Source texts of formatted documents
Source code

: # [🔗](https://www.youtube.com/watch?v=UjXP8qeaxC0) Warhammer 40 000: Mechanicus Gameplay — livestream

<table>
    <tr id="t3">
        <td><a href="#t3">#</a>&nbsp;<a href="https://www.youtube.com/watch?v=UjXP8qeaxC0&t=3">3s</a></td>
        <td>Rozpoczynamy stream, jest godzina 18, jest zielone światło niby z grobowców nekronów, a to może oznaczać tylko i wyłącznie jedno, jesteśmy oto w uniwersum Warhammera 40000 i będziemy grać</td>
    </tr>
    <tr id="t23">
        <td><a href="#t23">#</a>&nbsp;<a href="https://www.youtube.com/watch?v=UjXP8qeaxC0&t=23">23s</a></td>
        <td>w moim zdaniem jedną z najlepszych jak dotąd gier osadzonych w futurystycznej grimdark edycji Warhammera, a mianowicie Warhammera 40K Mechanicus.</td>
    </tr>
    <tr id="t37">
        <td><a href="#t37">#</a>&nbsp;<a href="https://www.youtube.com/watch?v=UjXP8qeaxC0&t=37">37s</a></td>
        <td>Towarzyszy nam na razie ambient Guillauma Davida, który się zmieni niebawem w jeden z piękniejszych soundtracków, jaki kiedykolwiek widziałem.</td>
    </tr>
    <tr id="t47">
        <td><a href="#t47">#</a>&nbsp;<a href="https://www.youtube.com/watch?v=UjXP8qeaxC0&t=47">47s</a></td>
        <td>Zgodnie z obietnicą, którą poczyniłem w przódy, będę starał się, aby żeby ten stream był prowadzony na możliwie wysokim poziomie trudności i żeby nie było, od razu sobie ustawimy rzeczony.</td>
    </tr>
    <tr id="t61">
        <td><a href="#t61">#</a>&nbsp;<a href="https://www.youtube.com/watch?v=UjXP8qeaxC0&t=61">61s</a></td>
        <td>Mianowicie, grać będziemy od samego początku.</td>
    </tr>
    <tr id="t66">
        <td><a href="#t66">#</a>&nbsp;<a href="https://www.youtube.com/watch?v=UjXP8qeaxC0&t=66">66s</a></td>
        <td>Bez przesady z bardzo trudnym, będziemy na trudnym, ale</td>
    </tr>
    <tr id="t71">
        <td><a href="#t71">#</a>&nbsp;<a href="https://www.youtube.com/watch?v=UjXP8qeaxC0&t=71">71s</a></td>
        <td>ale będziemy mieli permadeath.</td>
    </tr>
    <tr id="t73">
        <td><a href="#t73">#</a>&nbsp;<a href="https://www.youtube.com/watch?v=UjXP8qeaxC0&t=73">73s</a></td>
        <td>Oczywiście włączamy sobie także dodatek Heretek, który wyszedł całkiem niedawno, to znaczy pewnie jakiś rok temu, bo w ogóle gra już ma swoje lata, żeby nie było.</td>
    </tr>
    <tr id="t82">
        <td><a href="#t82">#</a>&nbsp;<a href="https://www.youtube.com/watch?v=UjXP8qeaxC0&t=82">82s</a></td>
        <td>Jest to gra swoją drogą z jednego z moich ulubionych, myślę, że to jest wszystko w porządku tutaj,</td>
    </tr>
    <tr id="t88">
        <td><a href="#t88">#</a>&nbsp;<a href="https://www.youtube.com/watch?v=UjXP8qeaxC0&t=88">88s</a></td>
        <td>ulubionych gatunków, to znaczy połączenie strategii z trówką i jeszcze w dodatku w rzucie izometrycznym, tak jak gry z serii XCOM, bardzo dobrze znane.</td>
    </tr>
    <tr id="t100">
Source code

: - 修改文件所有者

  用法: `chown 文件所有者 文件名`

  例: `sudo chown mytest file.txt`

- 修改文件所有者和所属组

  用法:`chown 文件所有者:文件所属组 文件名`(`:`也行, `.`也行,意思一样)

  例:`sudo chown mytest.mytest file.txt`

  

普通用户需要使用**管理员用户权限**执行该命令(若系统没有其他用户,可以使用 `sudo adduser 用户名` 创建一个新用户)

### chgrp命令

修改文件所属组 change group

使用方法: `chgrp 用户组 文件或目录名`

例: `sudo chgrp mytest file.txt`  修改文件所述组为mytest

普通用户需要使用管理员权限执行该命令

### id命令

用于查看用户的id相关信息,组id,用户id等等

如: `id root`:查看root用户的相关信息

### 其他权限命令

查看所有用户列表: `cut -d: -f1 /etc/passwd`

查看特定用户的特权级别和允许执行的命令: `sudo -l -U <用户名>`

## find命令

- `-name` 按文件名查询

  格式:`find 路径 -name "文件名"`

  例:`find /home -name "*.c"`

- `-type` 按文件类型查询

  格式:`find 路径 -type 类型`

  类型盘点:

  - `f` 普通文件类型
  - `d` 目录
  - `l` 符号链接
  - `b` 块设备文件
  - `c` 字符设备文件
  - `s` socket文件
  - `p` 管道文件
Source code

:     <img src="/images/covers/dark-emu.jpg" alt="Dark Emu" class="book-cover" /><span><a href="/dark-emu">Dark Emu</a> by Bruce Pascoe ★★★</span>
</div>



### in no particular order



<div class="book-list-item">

## Assignment
Pick out each line above that contains the word "znaczy", and copy those lines in full.

## Response
        <td>Oczywiście włączamy sobie także dodatek Heretek, który wyszedł całkiem niedawno, to znaczy pewnie jakiś rok temu, bo w ogóle gra już ma swoje lata, żeby nie było.</td>
        <td>ulubionych gatunków, to znaczy połączenie strategii z trówką i jeszcze w dodatku w rzucie izometrycznym, tak jak gry z serii XCOM, bardzo dobrze znane.</td>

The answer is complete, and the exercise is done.